Landes- und bundesweiten Entwicklungen:
Seit 2001/2002 gibt es in NRW Modelle einer anzeigenunabhängigen, anonymen und vertraulichen Befunddokumentation und Spurensicherung nach sexualisierter Gewalt. Sie entstanden meist auf Initiative von Frauen-Notrufen oder Frauenberatungsstellen in Kooperation mit Rechtsmedizinischen Instituten. Das Modell ASS Bonn/Rhein-Sieg ist eines der ältesten Modelle. Auch in anderen Bundesländern gibt es ähnliche Ansätze, z.T. mit anderer Namensgebung und Schwerpunktsetzung.
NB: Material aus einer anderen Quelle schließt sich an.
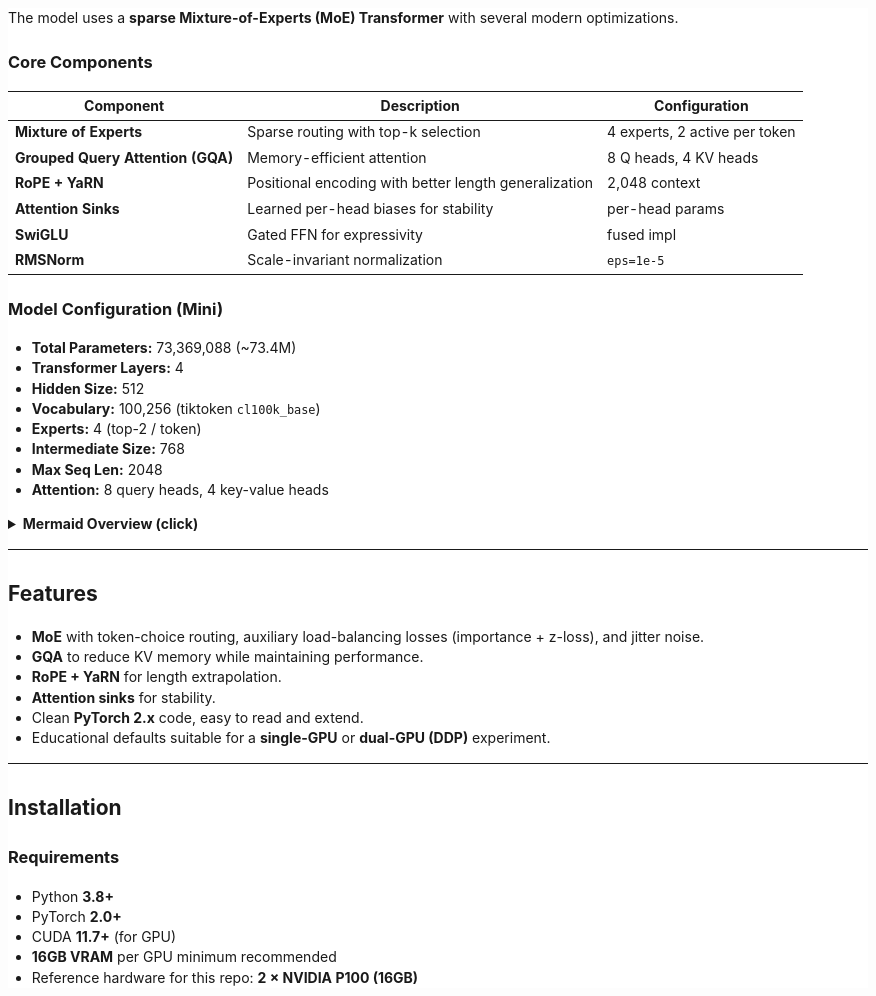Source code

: The model uses a **sparse Mixture-of-Experts (MoE) Transformer** with several modern optimizations.

### Core Components

| Component | Description | Configuration |
|---|---|---|
| **Mixture of Experts** | Sparse routing with top-k selection | 4 experts, 2 active per token |
| **Grouped Query Attention (GQA)** | Memory-efficient attention | 8 Q heads, 4 KV heads |
| **RoPE + YaRN** | Positional encoding with better length generalization | 2,048 context |
| **Attention Sinks** | Learned per-head biases for stability | per-head params |
| **SwiGLU** | Gated FFN for expressivity | fused impl |
| **RMSNorm** | Scale-invariant normalization | `eps=1e-5` |

### Model Configuration (Mini)

- **Total Parameters:** 73,369,088 (~73.4M)  
- **Transformer Layers:** 4  
- **Hidden Size:** 512  
- **Vocabulary:** 100,256 (tiktoken `cl100k_base`)  
- **Experts:** 4 (top-2 / token)  
- **Intermediate Size:** 768  
- **Max Seq Len:** 2048  
- **Attention:** 8 query heads, 4 key-value heads  

<details><summary><strong>Mermaid Overview (click)</strong></summary></details>

---

## Features

- **MoE** with token-choice routing, auxiliary load-balancing losses (importance + z-loss), and jitter noise.  
- **GQA** to reduce KV memory while maintaining performance.  
- **RoPE + YaRN** for length extrapolation.  
- **Attention sinks** for stability.  
- Clean **PyTorch 2.x** code, easy to read and extend.  
- Educational defaults suitable for a **single-GPU** or **dual-GPU (DDP)** experiment.

---

## Installation

### Requirements
- Python **3.8+**
- PyTorch **2.0+**
- CUDA **11.7+** (for GPU)
- **16GB VRAM** per GPU minimum recommended  
- Reference hardware for this repo: **2 × NVIDIA P100 (16GB)**
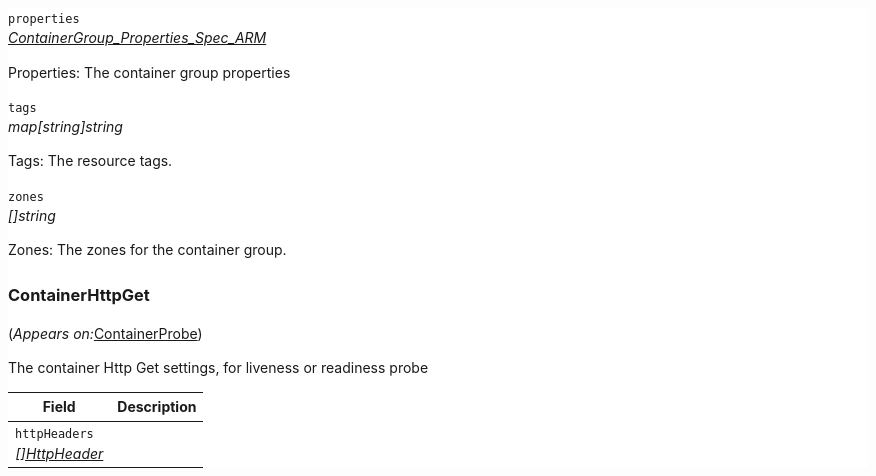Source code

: <tr>
<td>
<code>properties</code><br/>
<em>
<a href="#containerinstance.azure.com/v1api20211001.ContainerGroup_Properties_Spec_ARM">
ContainerGroup_Properties_Spec_ARM
</a>
</em>
</td>
<td>
<p>Properties: The container group properties</p>
</td>
</tr>
<tr>
<td>
<code>tags</code><br/>
<em>
map[string]string
</em>
</td>
<td>
<p>Tags: The resource tags.</p>
</td>
</tr>
<tr>
<td>
<code>zones</code><br/>
<em>
[]string
</em>
</td>
<td>
<p>Zones: The zones for the container group.</p>
</td>
</tr>
</tbody>
</table>
<h3 id="containerinstance.azure.com/v1api20211001.ContainerHttpGet">ContainerHttpGet
</h3>
<p>
(<em>Appears on:</em><a href="#containerinstance.azure.com/v1api20211001.ContainerProbe">ContainerProbe</a>)
</p>
<div>
<p>The container Http Get settings, for liveness or readiness probe</p>
</div>
<table>
<thead>
<tr>
<th>Field</th>
<th>Description</th>
</tr>
</thead>
<tbody>
<tr>
<td>
<code>httpHeaders</code><br/>
<em>
<a href="#containerinstance.azure.com/v1api20211001.HttpHeader">
[]HttpHeader
</a>
</em>
</td>
<td>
Allen gemeinsam ist das Ziel, eine anzeigenunabhängige, betroffenengerechte medizinische und psychosoziale Akutversorgung einschließlich der gerichtsverwertbaren Befunddokumentation und Spurensicherung zu etablieren. Es sollen einheitliche Bedingungen für Betroffene sexualisierter Gewalt geschaffen werden, unabhängig davon, ob und wann sie Anzeige erstatten.
Der Arbeitskreis Opferschutz setzt sich mit vielen anderen Organisationen auf Länder- und Bundesebene seit vielen Jahren dafür ein, dass die Maßnahmen im Rahmen der vertraulichen und anonymen Spurensicherung, aber vor allem auch alle notwendigen Untersuchungen für die medizinische und psychosoziale Versorgung von Gewaltopfern finanziert werden und eine ganzheitliche Versorgungsstruktur nach sexualisierter und häuslicher Gewalt umgesetzt wird.
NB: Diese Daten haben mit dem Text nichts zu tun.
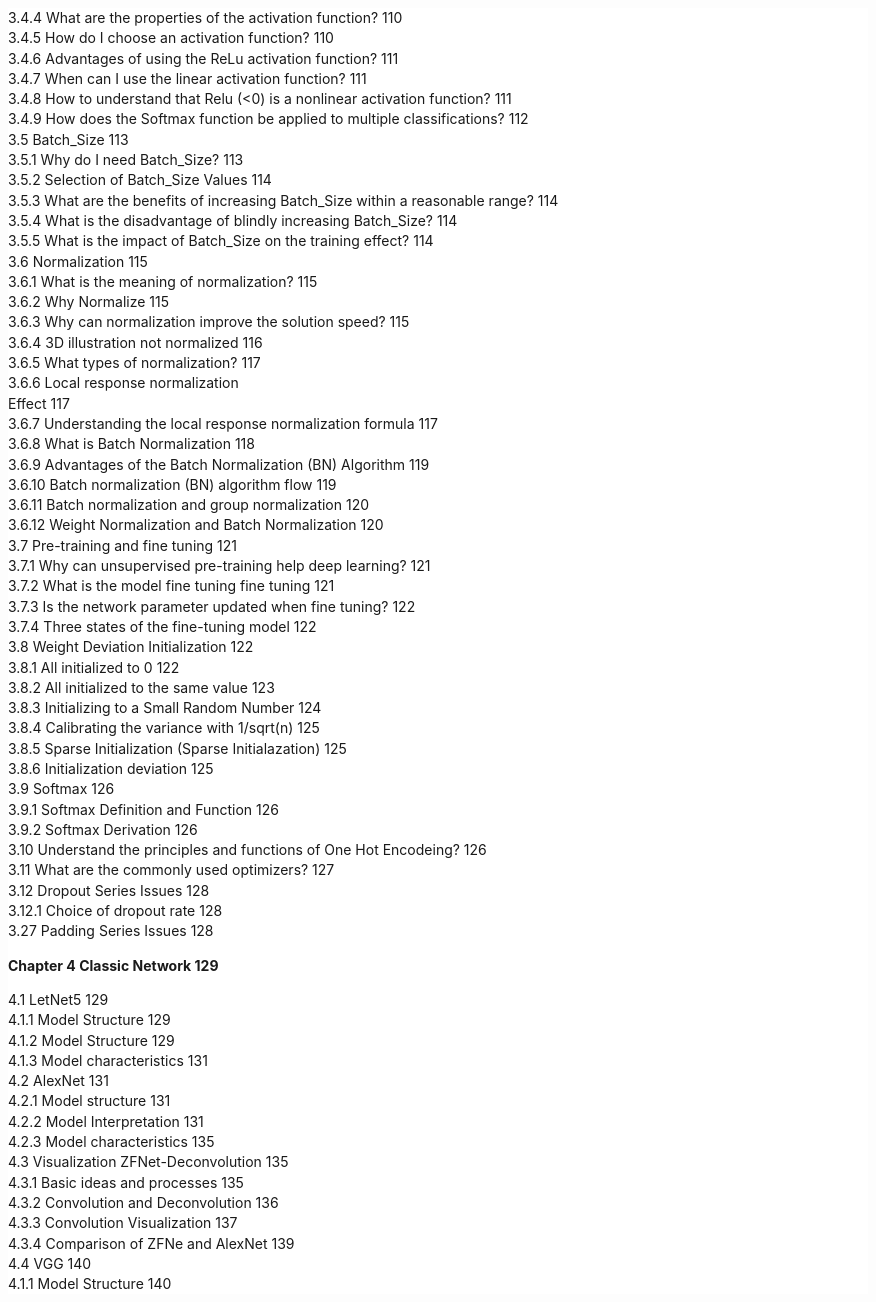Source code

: 3.4.4 What are the properties of the activation function? 110  
3.4.5 How do I choose an activation function? 110  
3.4.6 Advantages of using the ReLu activation function? 111  
3.4.7 When can I use the linear activation function? 111  
3.4.8 How to understand that Relu (<0) is a nonlinear activation function? 111  
3.4.9 How does the Softmax function be applied to multiple classifications? 112  
3.5 Batch_Size 113  
3.5.1 Why do I need Batch_Size? 113  
3.5.2 Selection of Batch_Size Values ​​114  
3.5.3 What are the benefits of increasing Batch_Size within a reasonable range? 114  
3.5.4 What is the disadvantage of blindly increasing Batch_Size? 114  
3.5.5 What is the impact of Batch_Size on the training effect? 114  
3.6 Normalization 115  
3.6.1 What is the meaning of normalization? 115  
3.6.2 Why Normalize 115  
3.6.3 Why can normalization improve the solution speed? 115  
3.6.4 3D illustration not normalized 116  
3.6.5 What types of normalization? 117  
3.6.6 Local response normalization  
Effect 117  
3.6.7 Understanding the local response normalization formula 117  
3.6.8 What is Batch Normalization 118  
3.6.9 Advantages of the Batch Normalization (BN) Algorithm 119  
3.6.10 Batch normalization (BN) algorithm flow 119  
3.6.11 Batch normalization and group normalization 120  
3.6.12 Weight Normalization and Batch Normalization 120  
3.7 Pre-training and fine tuning 121  
3.7.1 Why can unsupervised pre-training help deep learning? 121  
3.7.2 What is the model fine tuning fine tuning 121  
3.7.3 Is the network parameter updated when fine tuning? 122  
3.7.4 Three states of the fine-tuning model 122  
3.8 Weight Deviation Initialization 122  
3.8.1 All initialized to 0 122  
3.8.2 All initialized to the same value 123  
3.8.3 Initializing to a Small Random Number 124  
3.8.4 Calibrating the variance with 1/sqrt(n) 125  
3.8.5 Sparse Initialization (Sparse Initialazation) 125  
3.8.6 Initialization deviation 125  
3.9 Softmax 126  
3.9.1 Softmax Definition and Function 126  
3.9.2 Softmax Derivation 126  
3.10 Understand the principles and functions of One Hot Encodeing? 126  
3.11 What are the commonly used optimizers? 127  
3.12 Dropout Series Issues 128  
3.12.1 Choice of dropout rate 128  
3.27 Padding Series Issues 128  

**Chapter 4 Classic Network 129**

4.1 LetNet5 129  
4.1.1 Model Structure 129  
4.1.2 Model Structure 129  
4.1.3 Model characteristics 131  
4.2 AlexNet 131  
4.2.1 Model structure 131  
4.2.2 Model Interpretation 131  
4.2.3 Model characteristics 135  
4.3 Visualization ZFNet-Deconvolution 135  
4.3.1 Basic ideas and processes 135  
4.3.2 Convolution and Deconvolution 136  
4.3.3 Convolution Visualization 137  
4.3.4 Comparison of ZFNe and AlexNet 139  
4.4 VGG 140  
4.1.1 Model Structure 140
Seit dem 1. März 2020 ist auf Bundesebene ein Gesetz in Kraft, dass die Finanzierung der vertraulichen Spurensicherung als Leistung der gesetzlichen Krankenkasse ermöglichen soll. Das Gesetz wird auf Länderebene umgesetzt, die Verhandlungen dazu laufen derzeit noch in NRW und anderen Bundesländern. Das Bundesgesetz vernachlässigt jedoch wichtige Aspekte der medizinischen Versorgung und traumasensiblen Behandlung von Gewaltbetroffenen. Dazu werden dringend neue Regelungen benötigt.
Der Bundesverband Frauen gegen Gewalt e.V. (bff) hat dazu in den Jahren 2021 und 2022 grundlegende Papiere veröffentlicht, die auf notwendige Veränderungen hinweisen.
Im Juni 2023 wurde eine social-media Kampagne zur medizinischen Akutversorgung mit dem Titel #HilfenachVergewaltigung durchgeführt und ein Appell an den Bundesgesundheitsminister zur notwendigen Veränderung der Versorgungslage gerichtet. Im September 2023 wurde dies mit einem erneuten Schreiben noch einmal bekräftigt.